I coś jeszcze. Jednak Lis już nie słuchać zbliżając się do mostu. Będąc niedaleko niego, zauważa on stojąco w cieniu czarnowłosą dziewczynę, z jednym zielonym okiem. Po krótkich przemyśleniach, postanawia do niej podbić.
— Hej, laska...! Może chcesz towarzystwa...?— proponuje jej, uśmiechając się szeroko.

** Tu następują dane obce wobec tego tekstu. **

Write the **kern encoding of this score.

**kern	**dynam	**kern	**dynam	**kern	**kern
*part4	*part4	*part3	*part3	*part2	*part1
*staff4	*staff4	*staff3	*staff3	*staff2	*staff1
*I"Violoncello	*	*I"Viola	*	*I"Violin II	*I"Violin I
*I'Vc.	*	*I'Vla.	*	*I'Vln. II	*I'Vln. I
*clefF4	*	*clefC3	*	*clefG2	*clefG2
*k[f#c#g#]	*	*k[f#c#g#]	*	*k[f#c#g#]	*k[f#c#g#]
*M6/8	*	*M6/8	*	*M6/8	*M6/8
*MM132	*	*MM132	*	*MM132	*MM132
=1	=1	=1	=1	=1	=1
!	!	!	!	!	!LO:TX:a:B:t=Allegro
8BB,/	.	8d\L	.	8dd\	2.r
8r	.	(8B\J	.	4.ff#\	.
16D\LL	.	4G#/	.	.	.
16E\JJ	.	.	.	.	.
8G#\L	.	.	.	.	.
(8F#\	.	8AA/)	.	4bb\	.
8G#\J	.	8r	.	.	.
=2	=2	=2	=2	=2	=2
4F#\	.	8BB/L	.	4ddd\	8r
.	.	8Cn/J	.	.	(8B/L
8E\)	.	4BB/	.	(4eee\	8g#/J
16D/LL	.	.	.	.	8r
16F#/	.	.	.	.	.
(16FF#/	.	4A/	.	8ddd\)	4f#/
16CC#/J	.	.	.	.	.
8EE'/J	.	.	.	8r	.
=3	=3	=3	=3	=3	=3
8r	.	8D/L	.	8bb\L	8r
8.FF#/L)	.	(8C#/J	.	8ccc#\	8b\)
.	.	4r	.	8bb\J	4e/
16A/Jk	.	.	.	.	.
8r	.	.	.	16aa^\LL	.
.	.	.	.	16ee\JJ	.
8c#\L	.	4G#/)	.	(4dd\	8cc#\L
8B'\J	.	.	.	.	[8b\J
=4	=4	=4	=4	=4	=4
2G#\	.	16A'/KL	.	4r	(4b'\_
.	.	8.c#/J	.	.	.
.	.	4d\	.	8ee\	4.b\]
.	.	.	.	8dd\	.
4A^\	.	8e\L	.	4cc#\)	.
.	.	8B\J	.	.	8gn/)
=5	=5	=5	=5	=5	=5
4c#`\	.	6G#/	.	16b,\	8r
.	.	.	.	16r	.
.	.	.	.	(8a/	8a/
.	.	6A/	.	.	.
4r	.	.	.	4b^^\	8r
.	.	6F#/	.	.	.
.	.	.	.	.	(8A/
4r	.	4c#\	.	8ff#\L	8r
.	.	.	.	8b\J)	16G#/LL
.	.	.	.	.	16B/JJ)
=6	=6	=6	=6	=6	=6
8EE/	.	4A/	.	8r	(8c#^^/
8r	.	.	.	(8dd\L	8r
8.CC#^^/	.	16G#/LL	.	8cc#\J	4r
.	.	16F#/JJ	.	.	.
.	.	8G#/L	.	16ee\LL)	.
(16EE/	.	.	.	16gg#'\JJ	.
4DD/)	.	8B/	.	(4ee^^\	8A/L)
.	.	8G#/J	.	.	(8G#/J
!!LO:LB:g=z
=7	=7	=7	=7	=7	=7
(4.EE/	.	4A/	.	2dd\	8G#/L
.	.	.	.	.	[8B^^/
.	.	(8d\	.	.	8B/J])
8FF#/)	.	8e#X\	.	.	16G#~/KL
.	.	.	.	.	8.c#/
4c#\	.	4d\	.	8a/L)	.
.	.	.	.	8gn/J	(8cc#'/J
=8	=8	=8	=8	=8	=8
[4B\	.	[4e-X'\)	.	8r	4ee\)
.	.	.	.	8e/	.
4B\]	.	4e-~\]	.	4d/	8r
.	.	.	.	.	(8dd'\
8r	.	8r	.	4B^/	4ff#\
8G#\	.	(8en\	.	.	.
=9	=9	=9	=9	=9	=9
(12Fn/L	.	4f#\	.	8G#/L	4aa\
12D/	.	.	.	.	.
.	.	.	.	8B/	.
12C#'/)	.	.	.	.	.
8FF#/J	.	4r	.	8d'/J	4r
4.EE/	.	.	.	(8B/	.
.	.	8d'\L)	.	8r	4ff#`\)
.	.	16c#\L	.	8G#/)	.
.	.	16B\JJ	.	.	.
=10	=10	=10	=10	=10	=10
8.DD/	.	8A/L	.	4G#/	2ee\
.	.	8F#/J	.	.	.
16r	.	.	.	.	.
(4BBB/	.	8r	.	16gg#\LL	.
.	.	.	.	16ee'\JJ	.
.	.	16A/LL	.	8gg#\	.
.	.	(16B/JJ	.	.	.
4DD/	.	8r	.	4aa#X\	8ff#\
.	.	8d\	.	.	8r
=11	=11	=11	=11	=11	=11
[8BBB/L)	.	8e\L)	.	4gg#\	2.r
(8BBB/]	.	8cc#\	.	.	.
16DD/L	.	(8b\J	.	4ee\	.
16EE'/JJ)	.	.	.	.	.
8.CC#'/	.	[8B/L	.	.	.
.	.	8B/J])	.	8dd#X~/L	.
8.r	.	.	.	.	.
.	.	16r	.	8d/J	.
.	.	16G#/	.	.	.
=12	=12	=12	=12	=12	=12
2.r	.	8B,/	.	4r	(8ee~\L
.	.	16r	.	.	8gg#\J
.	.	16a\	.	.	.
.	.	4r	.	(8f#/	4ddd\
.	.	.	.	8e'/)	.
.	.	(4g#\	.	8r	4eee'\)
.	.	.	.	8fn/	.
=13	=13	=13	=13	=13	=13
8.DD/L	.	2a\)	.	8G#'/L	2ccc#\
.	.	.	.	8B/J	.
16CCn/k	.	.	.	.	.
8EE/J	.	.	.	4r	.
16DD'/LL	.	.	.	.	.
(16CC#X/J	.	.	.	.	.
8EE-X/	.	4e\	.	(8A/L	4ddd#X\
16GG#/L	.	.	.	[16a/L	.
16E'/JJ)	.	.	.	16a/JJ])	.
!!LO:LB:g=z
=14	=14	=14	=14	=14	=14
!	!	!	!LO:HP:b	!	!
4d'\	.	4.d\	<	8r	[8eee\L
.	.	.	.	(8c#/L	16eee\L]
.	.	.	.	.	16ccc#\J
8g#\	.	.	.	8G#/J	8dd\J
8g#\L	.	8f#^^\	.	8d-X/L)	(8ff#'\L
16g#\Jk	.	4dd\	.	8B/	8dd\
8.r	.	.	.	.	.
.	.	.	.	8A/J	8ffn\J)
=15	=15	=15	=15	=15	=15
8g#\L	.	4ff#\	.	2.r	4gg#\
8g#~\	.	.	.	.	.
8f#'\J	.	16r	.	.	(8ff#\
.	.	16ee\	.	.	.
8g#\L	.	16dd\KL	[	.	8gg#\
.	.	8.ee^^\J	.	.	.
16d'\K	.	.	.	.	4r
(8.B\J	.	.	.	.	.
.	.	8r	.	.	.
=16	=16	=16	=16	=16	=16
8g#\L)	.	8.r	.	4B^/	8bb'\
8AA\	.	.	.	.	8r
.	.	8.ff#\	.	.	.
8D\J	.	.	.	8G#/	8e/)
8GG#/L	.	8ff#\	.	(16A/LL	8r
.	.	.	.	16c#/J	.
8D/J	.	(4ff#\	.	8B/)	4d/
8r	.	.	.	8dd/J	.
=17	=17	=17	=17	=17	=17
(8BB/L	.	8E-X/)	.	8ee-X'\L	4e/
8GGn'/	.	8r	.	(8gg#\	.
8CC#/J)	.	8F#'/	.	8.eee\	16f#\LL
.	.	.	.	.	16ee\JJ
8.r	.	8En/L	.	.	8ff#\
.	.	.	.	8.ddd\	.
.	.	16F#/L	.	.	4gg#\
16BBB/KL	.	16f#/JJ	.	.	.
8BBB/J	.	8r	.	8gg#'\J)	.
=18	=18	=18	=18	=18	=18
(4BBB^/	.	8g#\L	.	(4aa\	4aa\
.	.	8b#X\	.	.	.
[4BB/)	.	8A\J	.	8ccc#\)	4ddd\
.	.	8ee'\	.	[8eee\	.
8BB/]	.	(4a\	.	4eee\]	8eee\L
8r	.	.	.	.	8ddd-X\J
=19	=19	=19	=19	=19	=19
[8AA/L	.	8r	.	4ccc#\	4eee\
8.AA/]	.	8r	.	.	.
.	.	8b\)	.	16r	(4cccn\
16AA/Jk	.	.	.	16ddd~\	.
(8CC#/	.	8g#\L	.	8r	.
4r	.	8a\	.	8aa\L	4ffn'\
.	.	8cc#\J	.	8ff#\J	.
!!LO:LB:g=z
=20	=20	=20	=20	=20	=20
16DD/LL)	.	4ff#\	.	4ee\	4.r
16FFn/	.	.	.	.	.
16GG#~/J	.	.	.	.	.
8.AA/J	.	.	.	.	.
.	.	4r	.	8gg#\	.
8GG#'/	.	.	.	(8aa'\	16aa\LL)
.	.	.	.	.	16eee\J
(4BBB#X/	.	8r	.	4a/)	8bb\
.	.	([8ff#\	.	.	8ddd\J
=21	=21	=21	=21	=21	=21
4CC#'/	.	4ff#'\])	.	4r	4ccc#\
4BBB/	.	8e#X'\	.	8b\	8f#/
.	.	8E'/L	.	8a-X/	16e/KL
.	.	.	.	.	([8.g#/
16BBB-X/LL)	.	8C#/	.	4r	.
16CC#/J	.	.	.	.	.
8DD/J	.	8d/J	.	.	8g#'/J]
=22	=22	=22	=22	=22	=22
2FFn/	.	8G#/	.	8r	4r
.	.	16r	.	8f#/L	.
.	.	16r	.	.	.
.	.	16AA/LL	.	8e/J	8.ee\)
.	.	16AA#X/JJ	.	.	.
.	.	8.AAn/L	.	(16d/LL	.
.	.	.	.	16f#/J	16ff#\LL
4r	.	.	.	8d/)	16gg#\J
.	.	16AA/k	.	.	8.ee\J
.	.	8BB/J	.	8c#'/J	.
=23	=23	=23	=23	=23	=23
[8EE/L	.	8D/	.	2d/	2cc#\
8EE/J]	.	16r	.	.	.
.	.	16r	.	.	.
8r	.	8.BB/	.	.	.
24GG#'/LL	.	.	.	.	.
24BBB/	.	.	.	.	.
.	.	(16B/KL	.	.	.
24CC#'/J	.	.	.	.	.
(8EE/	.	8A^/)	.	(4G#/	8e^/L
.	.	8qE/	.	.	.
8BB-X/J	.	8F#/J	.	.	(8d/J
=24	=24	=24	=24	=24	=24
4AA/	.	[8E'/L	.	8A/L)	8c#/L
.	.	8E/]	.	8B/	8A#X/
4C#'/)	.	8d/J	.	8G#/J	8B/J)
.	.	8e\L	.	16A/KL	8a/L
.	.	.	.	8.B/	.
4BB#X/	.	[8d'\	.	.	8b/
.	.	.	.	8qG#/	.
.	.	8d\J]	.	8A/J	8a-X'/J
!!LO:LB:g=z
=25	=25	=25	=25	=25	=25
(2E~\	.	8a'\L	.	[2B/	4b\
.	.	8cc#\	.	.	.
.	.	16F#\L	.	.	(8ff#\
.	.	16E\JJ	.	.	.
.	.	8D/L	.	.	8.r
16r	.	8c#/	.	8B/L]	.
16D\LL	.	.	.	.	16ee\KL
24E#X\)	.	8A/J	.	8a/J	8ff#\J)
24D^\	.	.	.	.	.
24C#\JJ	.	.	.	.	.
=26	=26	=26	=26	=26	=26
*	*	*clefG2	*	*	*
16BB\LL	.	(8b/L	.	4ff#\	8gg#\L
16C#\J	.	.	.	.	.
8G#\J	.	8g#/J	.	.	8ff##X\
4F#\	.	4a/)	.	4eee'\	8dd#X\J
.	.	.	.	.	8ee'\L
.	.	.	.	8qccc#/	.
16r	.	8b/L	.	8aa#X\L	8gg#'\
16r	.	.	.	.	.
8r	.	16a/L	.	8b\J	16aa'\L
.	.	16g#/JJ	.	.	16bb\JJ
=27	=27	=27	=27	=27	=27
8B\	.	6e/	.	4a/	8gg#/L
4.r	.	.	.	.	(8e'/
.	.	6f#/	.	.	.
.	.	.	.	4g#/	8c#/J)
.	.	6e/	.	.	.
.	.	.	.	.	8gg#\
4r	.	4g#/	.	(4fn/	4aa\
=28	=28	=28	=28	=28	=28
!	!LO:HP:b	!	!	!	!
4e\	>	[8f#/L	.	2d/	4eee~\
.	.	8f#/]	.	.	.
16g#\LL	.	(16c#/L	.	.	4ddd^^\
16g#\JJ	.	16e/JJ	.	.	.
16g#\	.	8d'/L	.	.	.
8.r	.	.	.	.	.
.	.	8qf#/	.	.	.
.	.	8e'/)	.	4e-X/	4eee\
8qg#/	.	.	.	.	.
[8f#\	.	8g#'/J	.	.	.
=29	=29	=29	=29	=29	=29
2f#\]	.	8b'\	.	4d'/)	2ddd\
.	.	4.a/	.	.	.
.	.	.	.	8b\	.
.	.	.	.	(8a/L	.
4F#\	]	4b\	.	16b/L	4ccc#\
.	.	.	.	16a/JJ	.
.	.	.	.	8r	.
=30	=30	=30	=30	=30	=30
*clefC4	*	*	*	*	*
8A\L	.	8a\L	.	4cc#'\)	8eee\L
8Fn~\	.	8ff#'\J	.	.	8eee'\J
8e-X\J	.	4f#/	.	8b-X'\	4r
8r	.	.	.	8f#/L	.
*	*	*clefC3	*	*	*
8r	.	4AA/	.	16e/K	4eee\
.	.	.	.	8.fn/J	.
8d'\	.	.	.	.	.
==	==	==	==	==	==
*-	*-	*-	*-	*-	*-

Ta tylko spogląda na niego zmęczonym spojrzeniem, spod swojego jednego oka.
— Chyba podziękuję... i tak muszę jeszcze sprawdzić parę rzeczy...— odpowiada mu i prędko odchodzi, nim zdążą więcej pogadać. Szatyn chce za nią iść, ale słyszy on z mostu wołanie Zero:
— Ej ty, koleś! Podbiegnij tu szybko! Jak najszybciej możesz, potrzebujemy cię...!
Czyżby moja szansa...?- zastanawia się zmyślony przyjaciel, odwracając się w stronę lasek z mostu. Jest tam Zero, Clockwork i Eyeless. Czyli całkiem ładne partie. Bez większego myślenia, postanawia pobiec do nich. I biegnie najpierw przez plażę, a potem przez most, a jego glany uderzając ciężko o deski. Dziewczyny są na końcu mostu i kiedy tam dociera, to Clock podstawia mu nogę i wręcz widowiskowo wpada on do wody.
I znowu traci oddech, ale tym razem wypływa na powierzchnię, na chwilę oszołomiony. I słyszy nad sobą śmiechy białowłosej oraz zielonookiej.
— Mówiłam, że się nabierze!— chichocze panda, widząc jak niezgrabnie Lis próbuje dostać się na most.
— I miałaś rację jak cholera!— zgadza się z nią Clockwork, uśmiechając się głupkowato.
— Chyba cieszę się, że nic nie widziałam...— stwierdza Lulu, poprawiając grzywkę.
***
Kreator: I to tyle, w tym drugim już odcinku Killing Show Namber Four! Co będzie dalej? Czy Karol przestanie wpadać na ludzi i do wody?
Kreator: To wszystko, w kolejnym odcinku!!!